(Data for the task)
=== Begin Enclosure ===

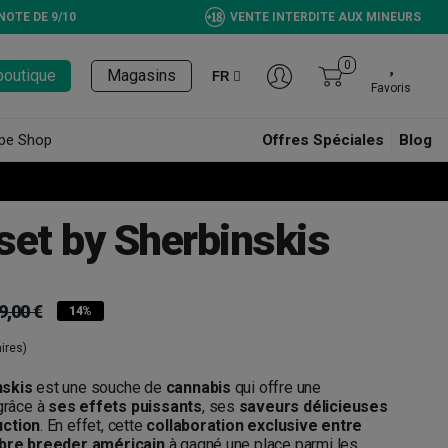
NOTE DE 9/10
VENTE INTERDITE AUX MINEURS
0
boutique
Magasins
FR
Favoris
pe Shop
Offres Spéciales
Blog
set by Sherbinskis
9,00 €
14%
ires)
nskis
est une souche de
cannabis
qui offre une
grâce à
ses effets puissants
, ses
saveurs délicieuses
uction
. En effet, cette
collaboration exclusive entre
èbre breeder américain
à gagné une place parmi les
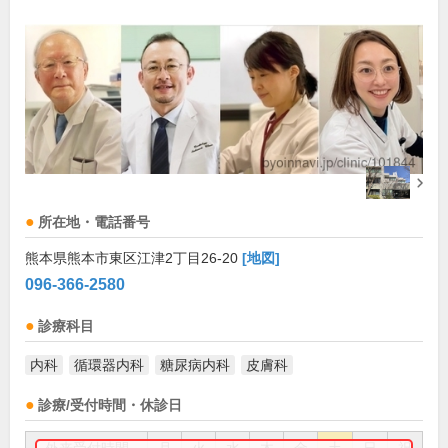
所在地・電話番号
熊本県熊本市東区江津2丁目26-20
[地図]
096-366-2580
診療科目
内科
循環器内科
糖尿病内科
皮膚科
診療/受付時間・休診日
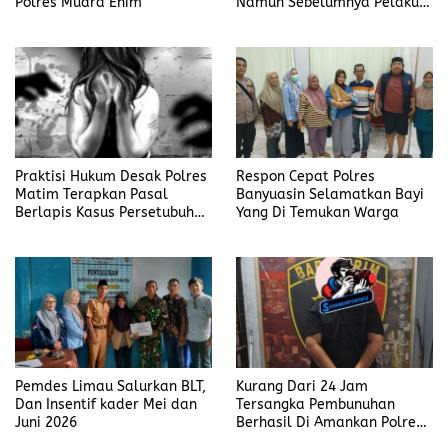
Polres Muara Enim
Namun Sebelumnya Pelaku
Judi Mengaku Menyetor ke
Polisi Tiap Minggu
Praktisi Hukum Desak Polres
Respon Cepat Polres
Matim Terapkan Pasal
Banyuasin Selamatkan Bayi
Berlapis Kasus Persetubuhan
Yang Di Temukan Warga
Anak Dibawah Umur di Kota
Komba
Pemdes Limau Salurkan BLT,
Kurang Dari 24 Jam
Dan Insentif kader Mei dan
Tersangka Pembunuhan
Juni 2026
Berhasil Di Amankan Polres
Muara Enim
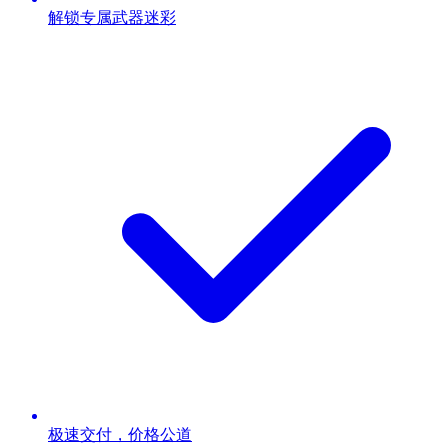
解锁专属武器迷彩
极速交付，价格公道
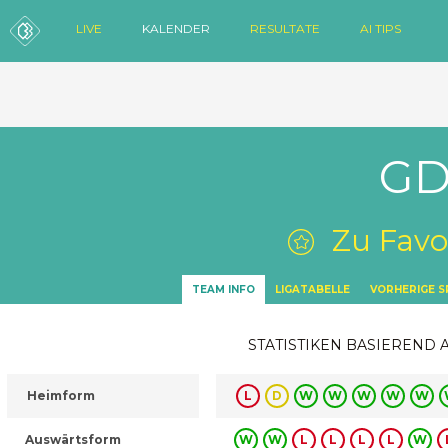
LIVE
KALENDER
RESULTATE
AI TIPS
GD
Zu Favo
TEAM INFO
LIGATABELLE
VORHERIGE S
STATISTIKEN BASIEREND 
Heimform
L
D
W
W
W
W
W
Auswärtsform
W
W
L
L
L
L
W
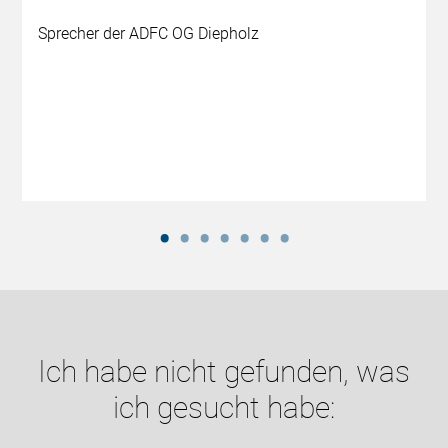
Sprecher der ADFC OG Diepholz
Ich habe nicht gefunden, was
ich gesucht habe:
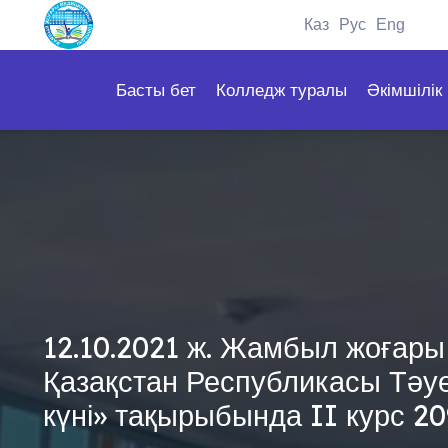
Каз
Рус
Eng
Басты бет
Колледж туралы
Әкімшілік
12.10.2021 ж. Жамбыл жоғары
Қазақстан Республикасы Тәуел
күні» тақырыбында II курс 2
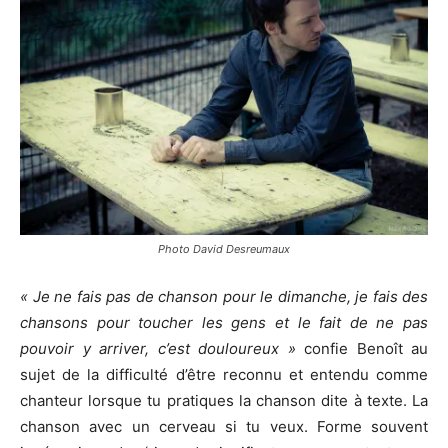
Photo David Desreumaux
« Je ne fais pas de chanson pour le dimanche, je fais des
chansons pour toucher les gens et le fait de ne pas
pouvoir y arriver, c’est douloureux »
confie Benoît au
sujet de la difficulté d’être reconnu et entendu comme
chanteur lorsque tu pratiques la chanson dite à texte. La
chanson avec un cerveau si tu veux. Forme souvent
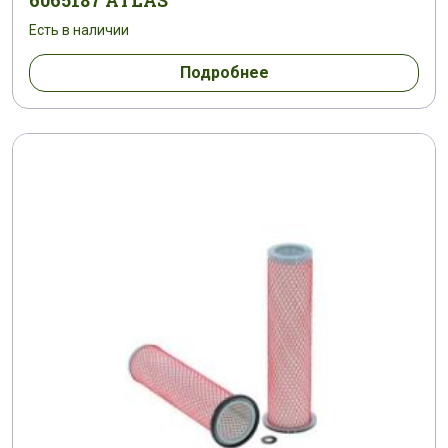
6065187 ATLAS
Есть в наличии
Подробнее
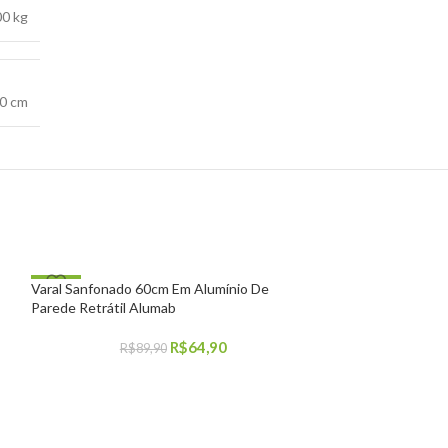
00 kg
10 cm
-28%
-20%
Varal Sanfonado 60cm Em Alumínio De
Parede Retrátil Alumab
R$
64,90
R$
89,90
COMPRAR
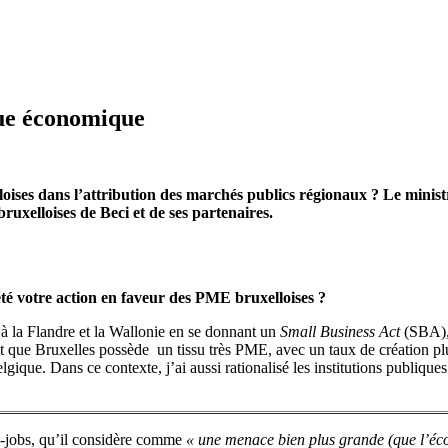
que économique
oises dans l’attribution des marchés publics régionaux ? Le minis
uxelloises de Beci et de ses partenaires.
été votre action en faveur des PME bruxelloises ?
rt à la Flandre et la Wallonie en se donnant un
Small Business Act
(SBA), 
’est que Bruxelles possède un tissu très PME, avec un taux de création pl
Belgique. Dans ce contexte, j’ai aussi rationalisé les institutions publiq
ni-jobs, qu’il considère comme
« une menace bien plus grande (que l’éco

=== End Enclosure ===

(What is required) Repeat exactly the stretch of the listing above that starts with the line holding "096-366-2580" and finishes with the line holding "je fais des", both included. Skip every picture.

(Response)
096-366-2580
診療科目
内科
循環器内科
糖尿病内科
皮膚科
診療/受付時間・休診日
Polres Muara Enim
Namun Sebelumnya Pelaku
Judi Mengaku Menyetor ke
Polisi Tiap Minggu
Praktisi Hukum Desak Polres
Respon Cepat Polres
Matim Terapkan Pasal
Banyuasin Selamatkan Bayi
Berlapis Kasus Persetubuhan
Yang Di Temukan Warga
Anak Dibawah Umur di Kota
Komba
Pemdes Limau Salurkan BLT,
Kurang Dari 24 Jam
Dan Insentif kader Mei dan
Tersangka Pembunuhan
Juni 2026
Berhasil Di Amankan Polres
Muara Enim
解锁专属武器迷彩
极速交付，价格公道
LIVE
KALENDER
RESULTATE
AI TIPS
GD
Zu Favo
TEAM INFO
LIGATABELLE
VORHERIGE S
STATISTIKEN BASIEREND 
Heimform
L
D
W
W
W
W
W
Auswärtsform
W
W
L
L
L
L
W
Sprecher der ADFC OG Diepholz
Ich habe nicht gefunden, was
ich gesucht habe:
Каз
Рус
Eng
Басты бет
Колледж туралы
Әкімшілік
12.10.2021 ж. Жамбыл жоғары
Қазақстан Республикасы Тәуел
күні» тақырыбында II курс 2
Photo David Desreumaux
« Je ne fais pas de chanson pour le dimanche, je fais des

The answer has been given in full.